Мужики смотрели, раскрыв рты, и не понимали, зачем атаману понадобились монастырские окна. Шаненя сам не знал, но все же догадался.

– Пули лить будут. Чистый свинец… Зеньки бы не таращили, а помогали.

Мужики полезли к окнам. Небаба осмотрел первую раму, ударил топориком по мягкому металлу, остался доволен.

– Несите в кузню к Шанене, – приказал казакам. – Там все прилады найдете.

Но Шаненю Небаба не отпустил. Тот понял, что предстоит разговор с атаманом. В кузню повел Алексашка.

Алексашка был рад делу, которое дал Небаба. Теперь-то сблизится с казаками, о которых много слыхал и думал. Сегодня убедился сам, что народ это храбрый, отчаянный, за веру нерушимо стоит. Казак с оселедцем, что выламывал раму, пристально посмотрел на Алексашку, смерил его взглядом, пощупал крепкую руку и, обнаружив мускулы, показал ряд белых зубов.

– Як зализо! Козаком будэш… Мене Юрком кличуть… А тэбе як?

– Алексашкой.

– Чуднэ имя… Мабуть, Олекса?

– Как хочешь. Абы в печь не ставил…

Вдвоем легко подхватили раму и потащили в кузню. Нести ее неудобно. Сабля непривычно бьет по ноге, мешает шагать. Алексашка быстро вспотел. Оглянулся, а следом казаки тащат вторую раму.

Во дворе Ховра бросилась к Алексашке со слезами.

– Где Иван?

– Цел твой Иван! – с достоинством ответил Алексашка. – С атаманом Небабой в кляшторе стоит.

Юрко увидел Устю и заохал:

– Ото дивка! Мо твоя?

У Алексашки радостно забилось сердце. Откинув шапку на затылок, гордо ответил:

– Моя!

Устя бросила суровый глаз на Алексашку и скрылась в хате.

Юрко осмотрел кузню, ударил несколько раз молотом о наковальню, как будто хотел убедиться, крепка ли она, и, прилаживая на ее угол раму, рассказывал:

– Пять тысяч реестровых казаков на Украине, считай – ничего. Под Желтыми Водами гетман Хмель говорил, что половина Черкасчины реестровой станет. Тогда – амба! Конец панской неволе. Те, кто под Водами с гетманом был, – в реестровые попадут.

– А ты был?

– Я-то? О-го-го! И под Азовом сидел, – Юрко закатал рукав.

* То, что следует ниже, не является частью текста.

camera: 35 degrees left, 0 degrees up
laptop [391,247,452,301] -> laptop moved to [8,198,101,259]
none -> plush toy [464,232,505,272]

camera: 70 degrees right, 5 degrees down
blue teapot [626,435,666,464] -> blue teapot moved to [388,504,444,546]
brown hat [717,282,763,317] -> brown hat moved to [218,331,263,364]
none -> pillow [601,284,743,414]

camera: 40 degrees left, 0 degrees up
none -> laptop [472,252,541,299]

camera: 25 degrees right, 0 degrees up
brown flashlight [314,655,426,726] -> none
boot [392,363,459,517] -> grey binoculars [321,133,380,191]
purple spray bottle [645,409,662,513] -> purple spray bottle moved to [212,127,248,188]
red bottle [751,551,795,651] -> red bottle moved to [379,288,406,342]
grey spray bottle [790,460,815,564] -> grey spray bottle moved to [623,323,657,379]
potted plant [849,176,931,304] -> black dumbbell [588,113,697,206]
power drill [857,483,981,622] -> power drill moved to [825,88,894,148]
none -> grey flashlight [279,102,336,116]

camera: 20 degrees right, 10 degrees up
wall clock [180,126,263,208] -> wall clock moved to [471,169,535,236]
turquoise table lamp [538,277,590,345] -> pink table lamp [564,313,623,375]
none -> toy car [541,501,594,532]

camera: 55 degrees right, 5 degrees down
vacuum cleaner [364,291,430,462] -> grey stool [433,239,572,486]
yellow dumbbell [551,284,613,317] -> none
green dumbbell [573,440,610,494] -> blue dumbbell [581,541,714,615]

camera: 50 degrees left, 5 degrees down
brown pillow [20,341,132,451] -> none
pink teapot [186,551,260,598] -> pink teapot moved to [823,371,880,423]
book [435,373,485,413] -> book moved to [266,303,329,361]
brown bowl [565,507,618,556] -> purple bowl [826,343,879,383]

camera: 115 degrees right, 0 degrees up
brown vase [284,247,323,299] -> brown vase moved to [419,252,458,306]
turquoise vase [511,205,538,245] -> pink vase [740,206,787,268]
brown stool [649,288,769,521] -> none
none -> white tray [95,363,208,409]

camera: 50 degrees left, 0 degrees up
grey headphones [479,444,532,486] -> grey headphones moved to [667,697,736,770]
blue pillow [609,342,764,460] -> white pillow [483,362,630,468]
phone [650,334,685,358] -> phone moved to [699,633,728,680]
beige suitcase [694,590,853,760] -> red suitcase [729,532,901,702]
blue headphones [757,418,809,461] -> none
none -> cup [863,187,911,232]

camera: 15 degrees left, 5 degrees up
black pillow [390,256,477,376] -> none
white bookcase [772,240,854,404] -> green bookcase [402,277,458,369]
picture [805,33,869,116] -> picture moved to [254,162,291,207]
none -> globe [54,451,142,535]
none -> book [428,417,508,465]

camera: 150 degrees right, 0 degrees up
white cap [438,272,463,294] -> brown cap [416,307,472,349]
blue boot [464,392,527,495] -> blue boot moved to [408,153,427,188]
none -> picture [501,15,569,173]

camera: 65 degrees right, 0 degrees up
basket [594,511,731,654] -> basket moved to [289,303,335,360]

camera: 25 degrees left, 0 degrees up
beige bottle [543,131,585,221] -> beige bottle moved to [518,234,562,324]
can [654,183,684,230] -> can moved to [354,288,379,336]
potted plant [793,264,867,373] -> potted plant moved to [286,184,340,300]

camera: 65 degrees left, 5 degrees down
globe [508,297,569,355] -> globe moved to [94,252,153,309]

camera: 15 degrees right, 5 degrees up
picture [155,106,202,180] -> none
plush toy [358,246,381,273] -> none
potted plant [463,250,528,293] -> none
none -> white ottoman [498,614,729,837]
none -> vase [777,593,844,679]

Повыше локтя Алексашка увидел синевато-красный рубец. Он был свежим. Юрко сморщился, словно от боли. Про Азов Алексашка ничего не слыхал. Подумал только, что обошел казак половину света, много повидал.

– Далеко этот Азов?

– У моря. Далеко.

– Недолго было совсем отсечь, – Алексашка снова неодобрительно посмотрел на руку.

– И такое у казаков бывало. Пока меня господь бог бережет. А как дальше будет – не знаю.

– Что это тебя под Азов занесло? – не унимался Алексашка.

Юрко затеребил оселедец и уставился на Алексашку удивленными глазами.

– Дурной ты или не понимаешь? Война с турками была.

– Я почем знаю, война или не война? У нас на Белой Руси про Азов и про турков слыхом не слыхать. Одна татарва набегала.

Юрко помягчел.

– Десять год назад турки набежали на Азов. Взяли город и оттуда – на станицы донские за полонянками и скарбом кидались. Нечто можно было терпеть такое? – Юрко сверкнул черными глазами и насунул на лоб шапку. – Азов взяли, а турков порубили. Через год пришел под стены татарский посол и велел сдать город. А казаки ему ответили: «Не токмо что город дать вашему царю, и мы не дадим с городовой стены и одного камня снять вашему царю, нешто будут наши головы так же валяться, станут полны рвы около города, как топеря ваши бусурманские головы ныне валяются, тогда нешто ваш город Азов будет…»

– И что было потом?

– Потом, через года со три, пришел Гусейн-паша с несметной ратью и обложил город. Ушли мы. Не стали кровь лить. Но и турок не стал вершить набеги.

Юрко замолчал, насупился, думая о чем-то своем. Не спрашивал больше об Азове и Алексашка. Было ясно ему, что Юрко казак храбрый, земле своей предан и вот уже десять лет не слезает с коня. Год ему было за тридцать, и Алексашка подумал, что должна быть у черкаса семья. Тревожить казацкое сердце не хотелось. Алексашка снял с потухшего горнила два молота, разыскал зубило, положил клещи.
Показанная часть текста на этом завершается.